Special cause: technical complexity
[6] Mr Watson submitted that there would inevitably be complex engineering evidence in relation to: the operation of the gas heater; the manner of installation of the gas heater; the effect of the weather on the movement and build-up of carbon monoxide within the caravan; the carbon monoxide concentrations capable of being caused by the means averred.
[7] Mr Watson stated that the pursuers had so far lodged no technical material and that the Defenders had lodged substantial technical documentation recovered from Midlothian Council, Environmental Health Unit. He referred to the document "Corgi Services Limited Fatal Incident Investigation Report...Ref 07/0997/JG" prepared for the Health & Safety Executive, No 7/1/100-168 of Process, at page 110 paragraph 7.7 and page 111 paragraph 7.12. Paragraphs 7.7 and 7.12 of the report read as follows:
"7.7 I carried out a combustion analysis of the heater burner performance using an electronic combustion gas analyser...which proved unsatisfactory. The analysis readings fluctuated wildly between recorded values of 29.40% carbon monoxide (CO) and 0.4% carbon dioxide (CO2) giving a ratio of 1.41 and 257.52% carbon monoxide (CO) and 1.9% carbon dioxide (CO2) giving a ratio of 135.53.
[...]
7.12 The weather was poor during the investigation with gusting winds and we felt that this was causing the products of combustion to be blown away from the caravan.
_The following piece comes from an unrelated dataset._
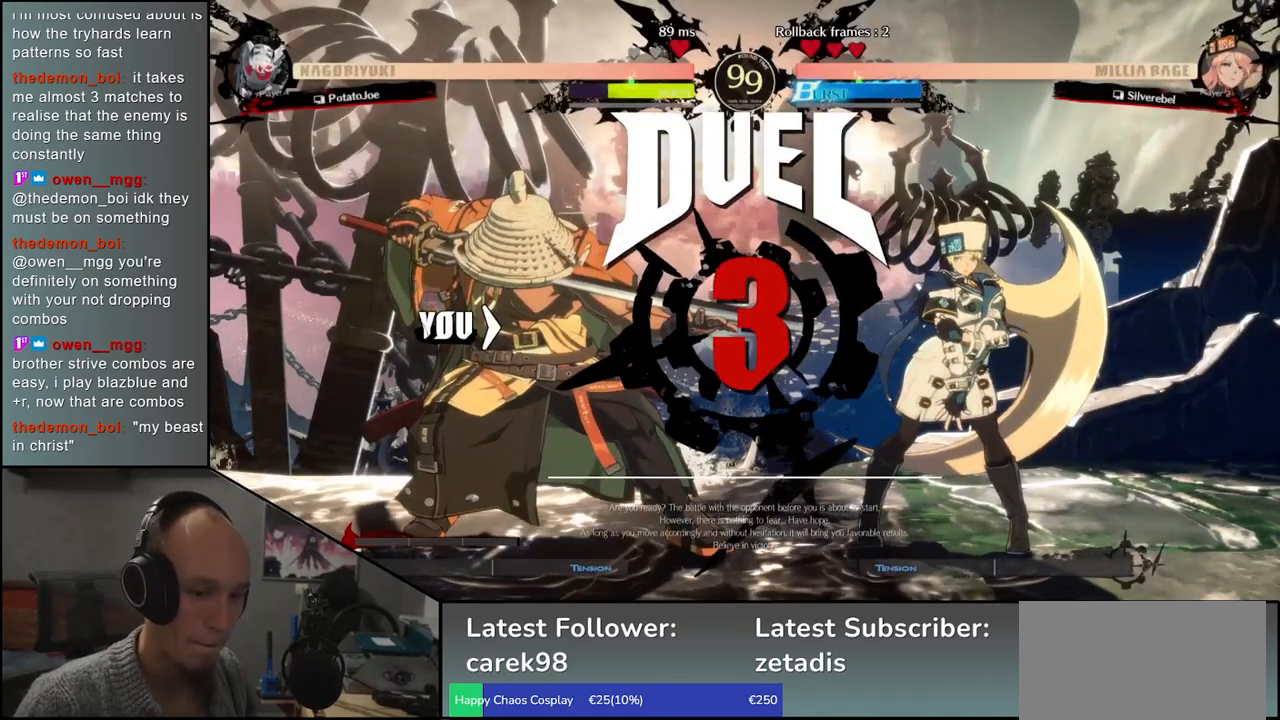
{"buttons": [], "left_stick": "left", "events": []}
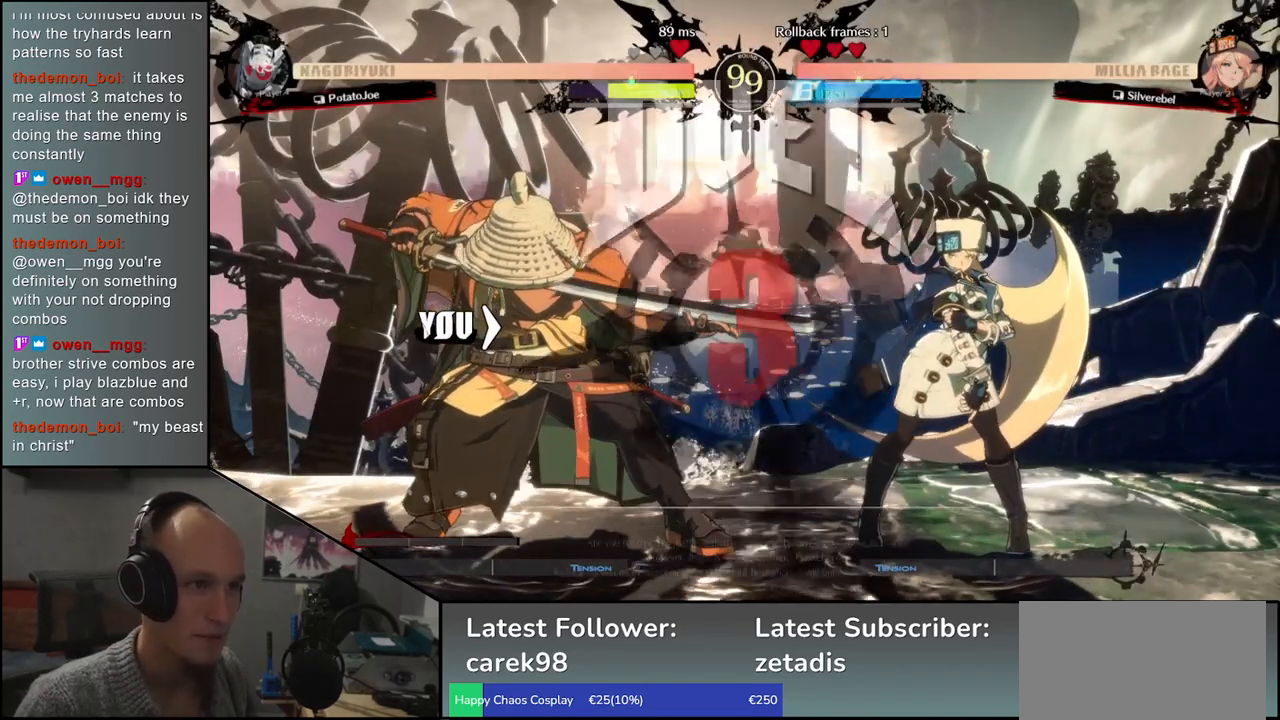
{"buttons": [], "left_stick": "left", "events": []}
In an attempt to recreate the conditions similar to those at the time of the incident and lessen the effects of the wind we placed dust sheets to the rear and sides of the caravan to reduce the draught underneath it..."
[8] Mr Watson referred to a document "Comments on CORGI Report 07/0997/JG..." No 7/1/44-74 of Process, at page 49 ง 7.12 and pages 56-57 งง 9 and 10. I understood Mr Watson to say that that this document has been prepared for the Fatal Accident Inquiry. The passages referred to are in the following terms:
"7.12 I disagree significantly with the action taken here [placing dust sheets to the rear and side of the caravan.]...The action taken to shield off the rear half of the caravan with dust sheets will have, in my opinion, significantly affected the obtained results...Using dusts sheets fitted down to ground level will have given a totally false set of results...
[...]
9.2 I note the comment [had a proper check been carried out prior to sale it would have been identified that the air vent was too close to the heater flue outlet], but I observe that neither Mr Cichy nor Mr Ralph spotted the proximity of the air inlet during their first examination...
[...]
10.1 ...Basically this is saying that the heat output will be only just adequate to heat the caravan of these sizes in times of low temperature. This incident happened in February. The fact that the appliance was operating on butane (see 10.2) would exacerbate the effect.
10.2 There is no mention in the report of the physical properties of the gas in use, butane. This gas has a boiling point of -1oC (30oF). At or below that temperature the gas will fail to vaporise...at external temperatures of less than 10o C, satisfactory service may not be possible with butane...If the cylinder was part empty then the most easily evaporated components will have boiled off leaving just the butane which may have been overcooled and not delivering enough gas to power the heater at its maximum rate..."
[9] Mr Watson referred finally in this connection to the Determination issued by Sheriff Peter Gillam on 25 March 2009 following the Fatal Accident Inquiry into the death of John Andrew McCafferty the first pursuer's husband. This is produced by the Defenders as Production No 7/1/26-38.
[10] As to the law, Mr Watson referred to Robertson v T & H S Smith Ltd 1962 SC 628 at 631-632 where Lord Strachan said:
"Counsel for the pursuer moved for jury trial, but, in my opinion, a jury trial would be wholly unsuitable in the circumstances of this case. For the reasons already indicated I regard the case as one of doubtful relevancy, and that by itself is sufficient 'special cause' for withholding the case from jury trial. In any event, I am definitely of the view that the technical and complicated nature of the issues involved in the case also constitutes special cause. Counsel for the pursuer maintained that the presence of difficult and complex questions of fact had never been held to be special cause for preferring proof to jury trial. In my opinion, that contention is stated too widely. I am not satisfied that the complexity of the facts has never been held to be special cause. The question must always be considered in the light of the circumstances of the particular case. In Walker v. Pitlochry Motor Co., 1930 S.C. 565, the first Lord President Clyde said (at p. 575): 'A special cause implies some specialty or other about the case or its circumstances, but the Court has always refrained from any attempt to lay down rules on the subject; nor is anything gained by pointing out that this or that general consideration will not be enough in itself to constitute special cause. Whether this or that special feature-or some combination of special features-amounts to special cause is a question to be determined, not by reference to any legal principle or category, but as a matter of sound discretion...' Applying that to the circumstances of the present case, I have no doubt that the technical and complex nature of the questions raised is special cause for allowing a proof."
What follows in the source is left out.